Il se pourrait que les gens soient moins susceptibles de demander des soins médicaux de toute nature, mais une augmentation des visites virtuelles chez le médecin pourrait également conduire ces derniers à prescrire des antibiotiques sans tester d’abord les infections bactériennes, a avancé le Dr Andrew Morris, directeur médical du programme de gestion des antimicrobiens de Sinai Health System-University Health Network.
Nous ne le saurons pas avant la fin de la pandémie, a-t-il souligné.
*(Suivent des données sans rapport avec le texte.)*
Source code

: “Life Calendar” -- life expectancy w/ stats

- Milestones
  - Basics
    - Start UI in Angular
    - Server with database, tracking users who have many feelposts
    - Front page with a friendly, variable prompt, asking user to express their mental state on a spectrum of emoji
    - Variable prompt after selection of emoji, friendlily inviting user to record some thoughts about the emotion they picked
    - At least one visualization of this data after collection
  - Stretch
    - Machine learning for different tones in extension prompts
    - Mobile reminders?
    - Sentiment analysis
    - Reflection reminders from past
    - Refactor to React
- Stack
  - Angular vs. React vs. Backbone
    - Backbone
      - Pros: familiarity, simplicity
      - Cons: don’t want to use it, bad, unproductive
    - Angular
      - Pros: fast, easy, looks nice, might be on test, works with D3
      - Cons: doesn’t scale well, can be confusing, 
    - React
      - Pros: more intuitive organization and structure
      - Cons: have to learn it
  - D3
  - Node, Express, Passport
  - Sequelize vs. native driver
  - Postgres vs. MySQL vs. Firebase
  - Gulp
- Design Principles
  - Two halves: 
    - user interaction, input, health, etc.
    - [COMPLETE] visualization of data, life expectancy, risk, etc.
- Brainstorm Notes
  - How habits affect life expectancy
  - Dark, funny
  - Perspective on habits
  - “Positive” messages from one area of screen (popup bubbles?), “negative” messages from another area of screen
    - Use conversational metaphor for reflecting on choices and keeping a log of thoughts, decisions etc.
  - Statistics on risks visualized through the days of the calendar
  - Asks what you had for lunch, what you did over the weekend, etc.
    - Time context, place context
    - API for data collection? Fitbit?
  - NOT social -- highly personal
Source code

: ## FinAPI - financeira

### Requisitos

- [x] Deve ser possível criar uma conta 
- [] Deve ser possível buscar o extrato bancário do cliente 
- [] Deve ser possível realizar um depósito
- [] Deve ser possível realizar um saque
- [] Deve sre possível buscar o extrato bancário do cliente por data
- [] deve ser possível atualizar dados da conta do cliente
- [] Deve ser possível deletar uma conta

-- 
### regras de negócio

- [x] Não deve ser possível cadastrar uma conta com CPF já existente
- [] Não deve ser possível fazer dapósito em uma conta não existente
Il semble cependant que davantage de personnes prennent des médicaments non éprouvés pour lutter contre la COVID-19, en particulier au sud de la frontière où le président Donald Trump a plaidé pour l’utilisation préventive de certains médicaments.
« Nous avons en fait des médecins et des patients qui réclament le médicament, alors que nous ne savons même pas si le médicament aide », a déclaré M. Morris.
« Cela nous a vraiment fait reculer, car nous disons depuis très longtemps que les antimicrobiens doivent être utilisés lorsque nous savons qu’ils aident. Ils ne devraient pas être utilisés à grande échelle et sans discernement. »
Tout comme le nouveau coronavirus, les superbactéries ne connaissent pas de frontières et peuvent parcourir le monde à une vitesse incroyable, ce qui rend le Canada vulnérable aux actions des gens d’ailleurs dans le monde.
Qui plus est, peu de sociétés pharmaceutiques investissent dans de nouveaux antibiotiques parce qu’ils ne sont pas aussi rentables que les médicaments prescrits de façon continue.
Les experts ont déclaré que le nouveau plan du Canada pour lutter contre le problème devra venir avec de l’argent pour une surveillance accrue, la collecte de données et de la recherche si on souhaite faire une différence dans cette deuxième, mais potentiellement tout aussi mortelle, pandémie.